STAR-RIS-Enabled Secure Dual-Functional Radar-Communications: Joint Waveform and Reflective Beamforming Optimization

• Published in: IEEE transactions on information forensics and security Vol. 18; pp. 4577 - 4592
• Main Authors: Wang, Chao, Wang, Cheng-Cai, Li, Zan, Ng, Derrick Wing Kwan, Wong, Kai-Kit, Al-Dhahir, Naofal, Niyato, Dusit
• Format: Journal Article
• Language: English
• Published: New York IEEE 2023; The Institute of Electrical and Electronics Engineers, Inc. (IEEE)
• Subjects: Algorithms; Beamforming; Design optimization; distance-majorization; dual-functional radarcommunication; Interference; Optimization; Precoding; Radar; Radar targets; Security; Sensors; Signal reflection; STAR-RIS; symbol-level precoding; Symbols; Systems design; Waveforms
• ISSN: 1556-6013; 1556-6021
• DOI: 10.1109/TIFS.2023.3297452

Considering a simultaneously transmitting and reflecting reconfigurable intelligent surfaces (STAR-RIS)-aided dual-functional radar-communications (DFRC) system, this paper proposes a symbol-level precoding-based scheme for concurrent securing confidential information transmission and performing target sensing, where the public signals intended for multiple unclassified users are exploited to deceive the multiple potential malicious radar targets. Specifically, the STAR-RIS-aided DFRC system design is formulated as a joint optimization problem that determines the transmission waveform signal, the transmission and reflection coefficients of STAR-RIS. The objective is to maximize the average received radar sensing power subject to the quality-of-service constraints for multiple communication users, the security constraint for multiple potential eavesdroppers, as well as various practical waveform design restrictions. However, the formulated problem is challenging to handle due to its nonconvexity. Furthermore, the high dimensionality of the optimization variables also renders existing optimization algorithms inefficient.

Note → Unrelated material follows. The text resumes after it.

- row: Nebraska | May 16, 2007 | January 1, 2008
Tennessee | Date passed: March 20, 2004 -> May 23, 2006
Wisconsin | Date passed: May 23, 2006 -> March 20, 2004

To address these issues, we propose a distance-majorization induced low-complexity algorithm to obtain an efficient solution, which converts the nonconvex joint design problem into a sequence of subproblems that can be solved in closed-form, relieving the required high computational burden of the conventional approaches, e.g., the interior point method. Simulation results confirm the effectiveness of the STAR-RIS in improving the DFRC performance. Besides, by comparing with the state-of-the-art alternating direction method of multipliers (ADMM) algorithm, simulation results validate the efficiency of our proposed optimization algorithm and show that it enjoys excellent scalability for different number of T-R elements equipped at the STAR-RIS.